/---

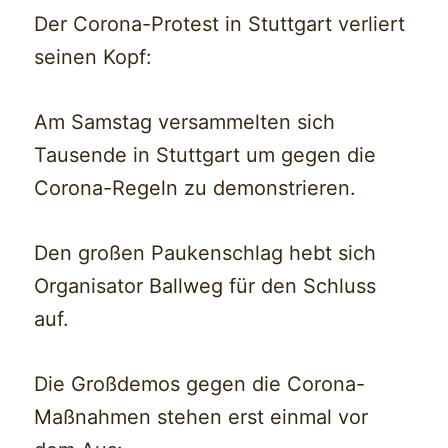
Der Corona-Protest in Stuttgart verliert
seinen Kopf:
Am Samstag versammelten sich
Tausende in Stuttgart um gegen die
Corona-Regeln zu demonstrieren.
Den großen Paukenschlag hebt sich
Organisator Ballweg für den Schluss
auf.
Die Großdemos gegen die Corona-
Maßnahmen stehen erst einmal vor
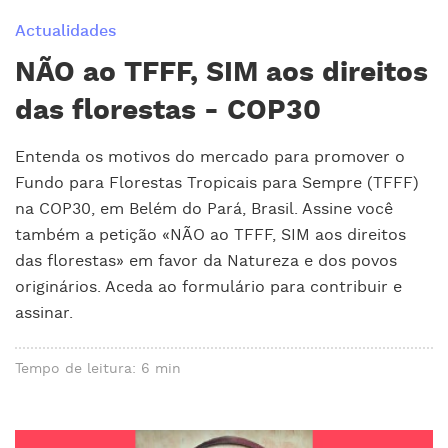
Actualidades
NÃO ao TFFF, SIM aos direitos
das florestas - COP30
Entenda os motivos do mercado para promover o
Fundo para Florestas Tropicais para Sempre (TFFF)
na COP30, em Belém do Pará, Brasil. Assine você
também a petição «NÃO ao TFFF, SIM aos direitos
das florestas» em favor da Natureza e dos povos
originários. Aceda ao formulário para contribuir e
assinar.
Tempo de leitura: 6 min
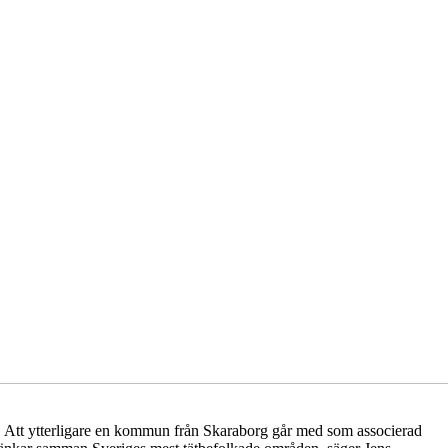
g. Att ytterligare en kommun från Skaraborg går med som associerad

\---

§ ABOUT THIS EXERCISE
From the first line of the listing above, repeat every line through the one holding "Entenda os motivos do mercado para promover o". Both ends count, and pictures stay out.

§ RESPONSE
Der Corona-Protest in Stuttgart verliert
seinen Kopf:
Am Samstag versammelten sich
Tausende in Stuttgart um gegen die
Corona-Regeln zu demonstrieren.
Den großen Paukenschlag hebt sich
Organisator Ballweg für den Schluss
auf.
Die Großdemos gegen die Corona-
Maßnahmen stehen erst einmal vor
Actualidades
NÃO ao TFFF, SIM aos direitos
das florestas - COP30
Entenda os motivos do mercado para promover o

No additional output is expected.